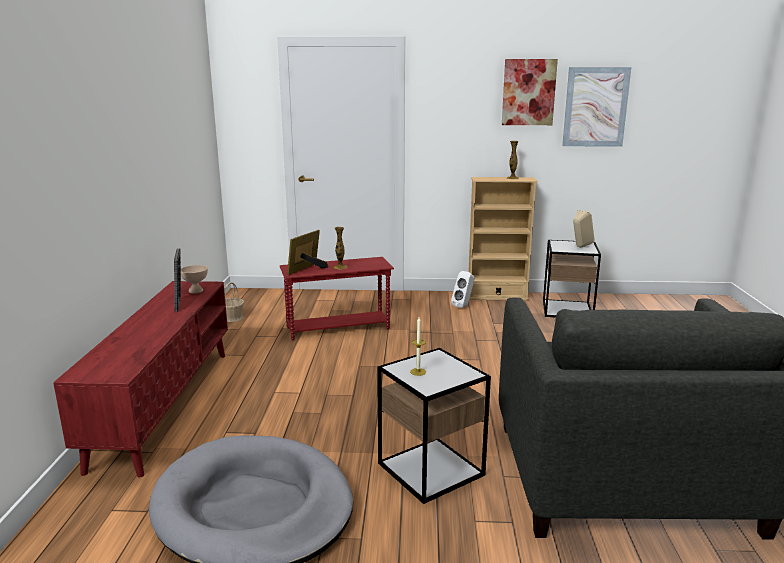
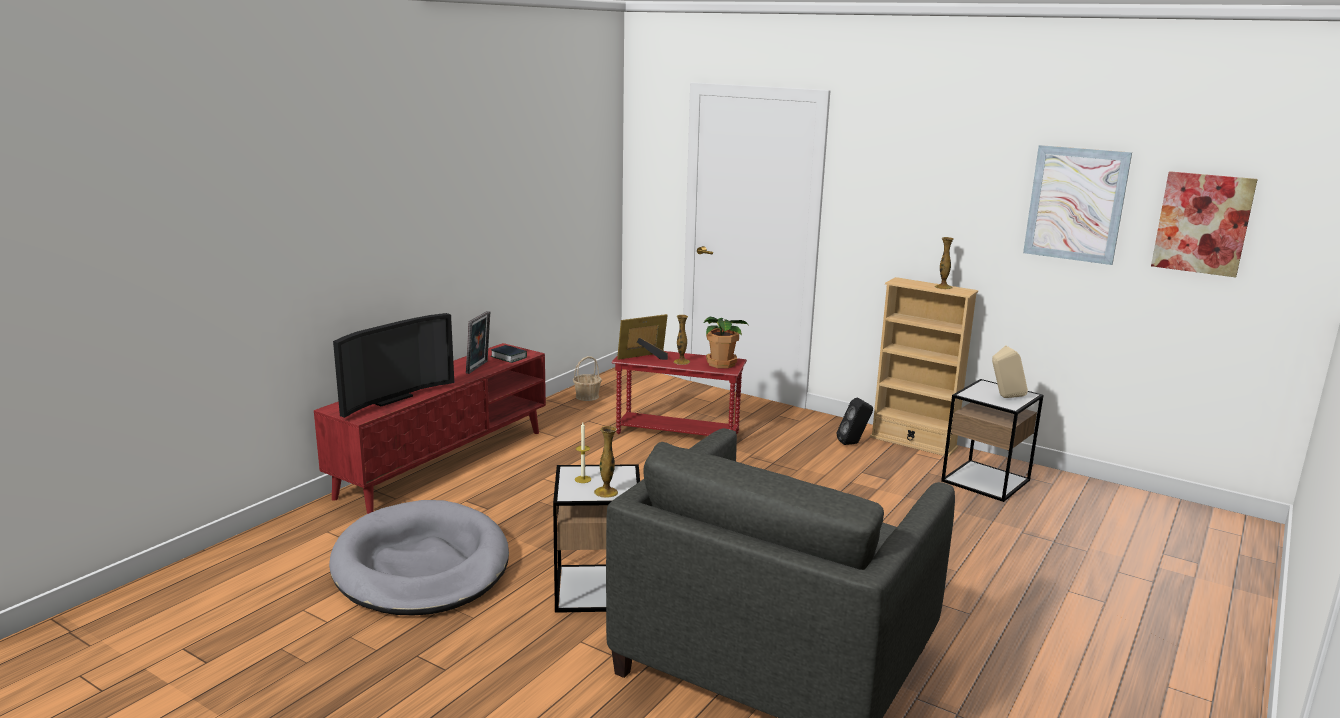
camera: 30 degrees right, 0 degrees up
beige bowl [181,265,208,294] -> book [491,345,527,363]
white speaker [451,271,475,308] -> black speaker [837,398,873,445]
picture [502,59,558,125] -> picture moved to [1151,171,1258,278]
none -> television [333,313,454,418]
none -> vase [594,426,618,498]
none -> potted plant [704,316,748,368]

****

(Requirement) Except for the pictures, give the data again word for word.

(Your response)
camera: 30 degrees right, 0 degrees up
beige bowl [181,265,208,294] -> book [491,345,527,363]
white speaker [451,271,475,308] -> black speaker [837,398,873,445]
picture [502,59,558,125] -> picture moved to [1151,171,1258,278]
none -> television [333,313,454,418]
none -> vase [594,426,618,498]
none -> potted plant [704,316,748,368]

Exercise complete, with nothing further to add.